Task goal: Your task is to output all the records below, word for word.
BEGIN Dataset entries
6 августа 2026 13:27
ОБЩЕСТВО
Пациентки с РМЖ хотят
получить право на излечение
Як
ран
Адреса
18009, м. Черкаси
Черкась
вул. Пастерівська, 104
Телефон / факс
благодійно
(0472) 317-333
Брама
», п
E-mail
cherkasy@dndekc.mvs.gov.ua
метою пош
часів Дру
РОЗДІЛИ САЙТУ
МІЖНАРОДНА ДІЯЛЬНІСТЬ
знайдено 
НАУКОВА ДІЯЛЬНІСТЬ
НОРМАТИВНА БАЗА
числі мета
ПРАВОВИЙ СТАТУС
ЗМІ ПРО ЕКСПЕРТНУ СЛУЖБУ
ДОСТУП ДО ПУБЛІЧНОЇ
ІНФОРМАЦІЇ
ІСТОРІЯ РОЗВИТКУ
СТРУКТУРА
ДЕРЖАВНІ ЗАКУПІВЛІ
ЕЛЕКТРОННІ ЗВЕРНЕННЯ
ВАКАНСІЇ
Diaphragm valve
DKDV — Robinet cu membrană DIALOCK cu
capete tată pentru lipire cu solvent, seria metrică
END Dataset entries
Response:
6 августа 2026 13:27
ОБЩЕСТВО
Пациентки с РМЖ хотят
получить право на излечение
Як
ран
Адреса
18009, м. Черкаси
Черкась
вул. Пастерівська, 104
Телефон / факс
благодійно
(0472) 317-333
Брама
», п
E-mail
cherkasy@dndekc.mvs.gov.ua
метою пош
часів Дру
РОЗДІЛИ САЙТУ
МІЖНАРОДНА ДІЯЛЬНІСТЬ
знайдено 
НАУКОВА ДІЯЛЬНІСТЬ
НОРМАТИВНА БАЗА
числі мета
ПРАВОВИЙ СТАТУС
ЗМІ ПРО ЕКСПЕРТНУ СЛУЖБУ
ДОСТУП ДО ПУБЛІЧНОЇ
ІНФОРМАЦІЇ
ІСТОРІЯ РОЗВИТКУ
СТРУКТУРА
ДЕРЖАВНІ ЗАКУПІВЛІ
ЕЛЕКТРОННІ ЗВЕРНЕННЯ
ВАКАНСІЇ
Diaphragm valve
DKDV — Robinet cu membrană DIALOCK cu
capete tată pentru lipire cu solvent, seria metrică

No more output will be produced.